Sandra Fluke and two other women have proposed certain "necessary measures" for universities to combat sexual assault. Their advocacy, if accepted, would further erode the rights of men accused of sexual assault on campus.
Among other things, they say this: "Schools should have rape shield statutes to protect assault survivors from character assassination, which sadly often occurs in hearings."
Let's put aside any discussion of the substance of this suggestion -- rape shield laws have been enacted across America (but the actual laws are not as simple, or as broad, as Fluke et al. suggest). Let's instead put their suggestion into larger context: Fluke et al. want colleges to adopt this one, significant rule of evidence -- a rule that favors the accuser -- but they have no concern whatsoever about whether colleges adopt evidentiary protections for the accused. I suspect they would oppose any such rules.
The fact is, college disciplinary proceedings typically are not governed by codified rules of evidence. They are the legal equivalent of a free-for-all where anything goes, and the quality of "justice" varies from one panel to the next. Such proceedings have none of the multitude of safeguards that courts employ to promote fairness for all parties.
By way of example, there are no rules stating that only relevant evidence may be admitted, and that even relevant evidence may sometimes be excluded; there are no rules forbidding or limiting the admission of evidence of other wrongs to prove conduct in conformity with character; there are no rules limiting the admission of evidence of subsequent remedial measures or withdrawn guilty pleas; there are no rules regulating the admissibility of out-of-hearing statements by persons who are not present to testify; there no rules regulating the admission of expert or lay opinion evidence.
In judicial proceedings, those points are all addressed in carefully crafted rules of court designed to insure fairness. Do Fluke and comrades want to see them enacted in college proceedings? There is no indication they do.

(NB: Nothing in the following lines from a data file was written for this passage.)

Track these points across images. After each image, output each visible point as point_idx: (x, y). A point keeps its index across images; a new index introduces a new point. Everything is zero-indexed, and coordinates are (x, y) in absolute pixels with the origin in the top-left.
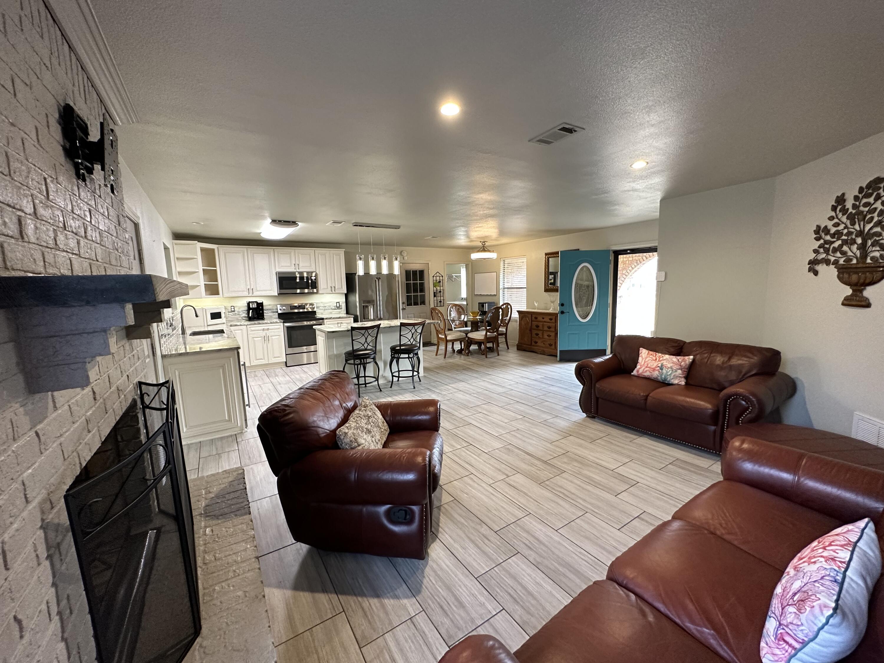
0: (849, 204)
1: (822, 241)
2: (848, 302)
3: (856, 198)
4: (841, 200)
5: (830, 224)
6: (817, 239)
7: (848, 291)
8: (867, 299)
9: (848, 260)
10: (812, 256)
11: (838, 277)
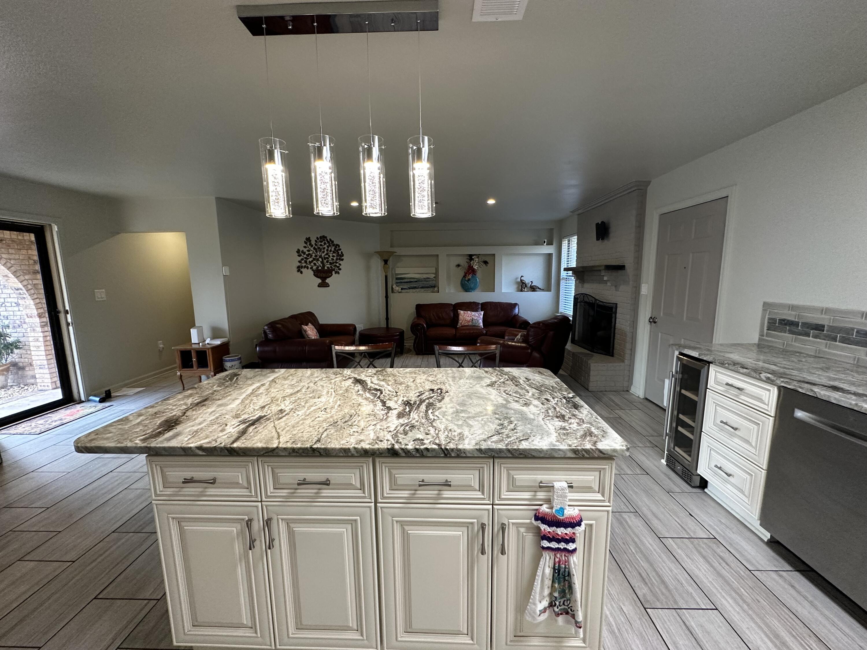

Whether schools should adopt a rape shield law is topic worthy of consideration -- I think they should, but only if colleges also adopt the entire panoply of evidentiary rules that insure fairness for all parties. Justice, fairness, and due process are supposed to be even-handed, not lop-sided. That Sandra Fluke et al. evince no concern for the rights of the presumptively innocent is troubling beyond measure.
But wait, they aren't finished yet. They also say this: "Survivors should also be given options -- either an open hearing or a closed-door model -- and given adequate time to decide which path is best for their individual scenario."
This suggestion is so backward, it is difficult to know where to begin. It starts with the other-worldly premise that accusers are necessarily "survivors," and therefore, accusers should have a significant right that the accused does not have-- specifically, to actually dictate the form of the hearing.
The wrongness, the puerility of these suggestions is so obvious that they seem unworthy of serious debate. The fact that childish suggestions are entertained in the sexual assault milieu tells us how far we've strayed from rational discourse in this politicized field. Let's not mince words: these suggestions are as stupid as they are unfair, and that's saying a lot.